The Case for More R&D
The scientific research about the numerous physiological and psychological changes to the human body is extensive. Vast knowledge can be drawn from these preliminary findings—the most notorious being NASA’s groundbreaking Kelly Twins Study. Experimental data was published in Science in April 2019, detailing the extent of research into gene expression, telomere length dynamics, cognition, and immune responses, among others. But there is a colossal amount of information we don’t know about the basics of human sexual reproduction in space. And much of the scientific literature expands on vault architectures for preservation or experimental studies, primarily with rodents, fish, and amphibians. As a result, a handful of physicians and scientists are raising their voices about the need to look beyond. For humanity to thrive in space, sexual reproduction, childbearing, growth, and development need to come under greater focus.
BONUS: A Conversation With A Future-Oriented Artist
Oleg Danilenko is a Ukrainian self-taught artist. I’ve collaborated with Oleg for a previous article, so I’ve commissioned a new piece from him titled “Childbearing in Space” just for MONI-07B. I’ve transcribed our conversation about his creative process.
What do I think about the future of humanity in space?
Space is the next level, the next chapter in the history of humanity. A long time ago, people lived in tribes and knew little about their world. Their knowledge grew, and now, after so many centuries of scientific development, we can travel the world with the help of modern technologies using Google Earth. We can also see Mars with two clicks or look into the neighboring galaxy, similarly to how we study what kind of land is beyond the ocean using Google Earth.
The cosmos brings a new, even more extensive, boundless chapter of discoveries. Human beings are curious, and our desire to see the world is beyond doubt. But, whether it’s idle curiosity or a mathematical calculation to obtain new resources beyond Earth, space is like a vast, uncharted ocean, and we have just learned how to build boats and attach sails.
Why is it essential to think about child growth and development?
The foundation of human nature is procreation, to save and raise stronger offspring. Without strong offspring, there will be no “golden” future.
Should we consider alternatives to settling on Mars?
Mars is a unique planet with many secrets, theories, and legends. It is so interesting to everyone because it allows dreams and fantasy to become part of our cosmic reality. It presents life beyond the generally accepted standards - Earth’s gravity, day and night, sunsets and dawns. Mars is the nearest planet visible from our “old world” and the easiest to visit, this is decisive, but at the same time, it represents a cautious step for humanity as a colonizer of a new era.

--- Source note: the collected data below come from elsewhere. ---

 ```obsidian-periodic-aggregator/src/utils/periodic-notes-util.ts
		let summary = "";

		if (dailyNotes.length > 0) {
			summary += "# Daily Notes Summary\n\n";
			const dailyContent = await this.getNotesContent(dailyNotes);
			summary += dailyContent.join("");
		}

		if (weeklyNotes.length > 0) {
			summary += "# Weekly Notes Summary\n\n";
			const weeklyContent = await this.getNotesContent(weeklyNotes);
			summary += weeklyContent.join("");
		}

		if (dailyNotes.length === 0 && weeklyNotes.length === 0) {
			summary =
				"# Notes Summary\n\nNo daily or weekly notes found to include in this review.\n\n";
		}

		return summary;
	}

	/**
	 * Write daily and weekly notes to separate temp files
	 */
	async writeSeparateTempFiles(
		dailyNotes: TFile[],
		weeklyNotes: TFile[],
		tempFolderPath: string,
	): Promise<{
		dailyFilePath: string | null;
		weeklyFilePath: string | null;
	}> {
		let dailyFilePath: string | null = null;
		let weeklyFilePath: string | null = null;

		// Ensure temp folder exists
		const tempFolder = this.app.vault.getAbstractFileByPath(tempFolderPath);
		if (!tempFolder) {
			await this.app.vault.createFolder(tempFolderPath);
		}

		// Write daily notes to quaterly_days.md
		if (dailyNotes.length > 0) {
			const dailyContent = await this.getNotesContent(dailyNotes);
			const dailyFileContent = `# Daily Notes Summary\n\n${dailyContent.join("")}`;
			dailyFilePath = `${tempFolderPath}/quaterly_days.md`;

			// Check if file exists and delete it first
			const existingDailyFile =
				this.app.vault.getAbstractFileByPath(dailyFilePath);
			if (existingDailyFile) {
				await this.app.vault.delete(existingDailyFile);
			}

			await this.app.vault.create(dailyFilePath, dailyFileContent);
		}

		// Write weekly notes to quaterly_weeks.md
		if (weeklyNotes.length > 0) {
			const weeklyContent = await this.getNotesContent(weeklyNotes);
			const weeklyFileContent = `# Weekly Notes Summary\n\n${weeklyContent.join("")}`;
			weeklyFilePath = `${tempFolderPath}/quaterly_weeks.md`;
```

To obtain new resources, technologies, and knowledge, one must explore other “places” and move and advance with a plan. For example, Mars can become, by coincidence, or luck, a planet favorable for settlement and located relatively close by. But without new settlements located in the right places and without special technologies, we can only be content with what we have. We can only be content with the chances we get.
What were your thoughts / creative processes when creating art?
Creativity and art help to visualize what does not exist. Why not dream and move forward in time 100 years, 200 years, or 300 years ahead and make a snapshot of the future?